Exactly the lines from the line containing "29: (395, 8, 5.94)" through the final line of the entries below must be returned, and only those, without pictures.

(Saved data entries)
#####

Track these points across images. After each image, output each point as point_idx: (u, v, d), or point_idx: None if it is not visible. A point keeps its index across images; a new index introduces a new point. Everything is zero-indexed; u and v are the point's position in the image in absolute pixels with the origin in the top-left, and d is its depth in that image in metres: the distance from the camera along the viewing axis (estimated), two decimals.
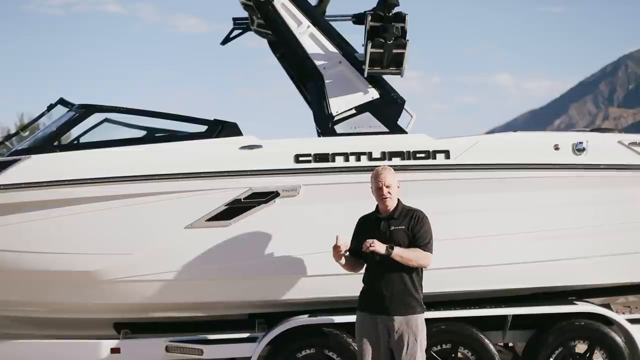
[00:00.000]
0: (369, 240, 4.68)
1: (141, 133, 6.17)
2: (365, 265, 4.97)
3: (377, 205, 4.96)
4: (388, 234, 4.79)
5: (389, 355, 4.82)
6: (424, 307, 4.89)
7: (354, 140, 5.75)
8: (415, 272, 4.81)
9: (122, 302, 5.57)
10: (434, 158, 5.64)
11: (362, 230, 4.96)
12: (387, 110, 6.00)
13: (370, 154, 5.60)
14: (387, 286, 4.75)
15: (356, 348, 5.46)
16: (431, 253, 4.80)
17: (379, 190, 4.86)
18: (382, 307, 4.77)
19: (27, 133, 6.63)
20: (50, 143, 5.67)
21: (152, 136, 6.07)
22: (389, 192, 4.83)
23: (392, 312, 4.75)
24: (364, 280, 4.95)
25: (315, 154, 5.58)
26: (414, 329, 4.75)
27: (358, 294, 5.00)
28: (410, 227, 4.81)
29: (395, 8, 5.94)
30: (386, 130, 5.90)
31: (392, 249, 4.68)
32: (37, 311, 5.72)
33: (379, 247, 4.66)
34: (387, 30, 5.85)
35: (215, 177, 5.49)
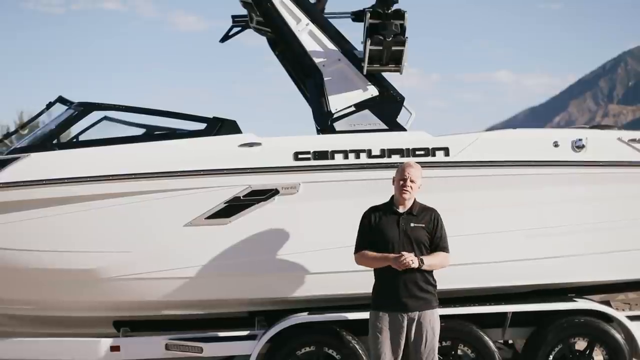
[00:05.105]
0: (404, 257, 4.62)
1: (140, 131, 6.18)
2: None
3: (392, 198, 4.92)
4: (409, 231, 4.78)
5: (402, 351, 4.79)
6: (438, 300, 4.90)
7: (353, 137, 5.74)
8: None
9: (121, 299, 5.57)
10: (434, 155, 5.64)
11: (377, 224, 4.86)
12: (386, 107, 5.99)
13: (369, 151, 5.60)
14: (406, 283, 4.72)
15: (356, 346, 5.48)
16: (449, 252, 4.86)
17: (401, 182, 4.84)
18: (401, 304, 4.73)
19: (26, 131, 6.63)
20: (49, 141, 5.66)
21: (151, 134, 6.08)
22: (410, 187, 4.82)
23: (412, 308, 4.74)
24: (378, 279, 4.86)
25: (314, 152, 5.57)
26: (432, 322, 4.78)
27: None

#####

• [Response to this exercise]
29: (395, 8, 5.94)
30: (386, 130, 5.90)
31: (392, 249, 4.68)
32: (37, 311, 5.72)
33: (379, 247, 4.66)
34: (387, 30, 5.85)
35: (215, 177, 5.49)
[00:05.105]
0: (404, 257, 4.62)
1: (140, 131, 6.18)
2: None
3: (392, 198, 4.92)
4: (409, 231, 4.78)
5: (402, 351, 4.79)
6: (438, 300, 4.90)
7: (353, 137, 5.74)
8: None
9: (121, 299, 5.57)
10: (434, 155, 5.64)
11: (377, 224, 4.86)
12: (386, 107, 5.99)
13: (369, 151, 5.60)
14: (406, 283, 4.72)
15: (356, 346, 5.48)
16: (449, 252, 4.86)
17: (401, 182, 4.84)
18: (401, 304, 4.73)
19: (26, 131, 6.63)
20: (49, 141, 5.66)
21: (151, 134, 6.08)
22: (410, 187, 4.82)
23: (412, 308, 4.74)
24: (378, 279, 4.86)
25: (314, 152, 5.57)
26: (432, 322, 4.78)
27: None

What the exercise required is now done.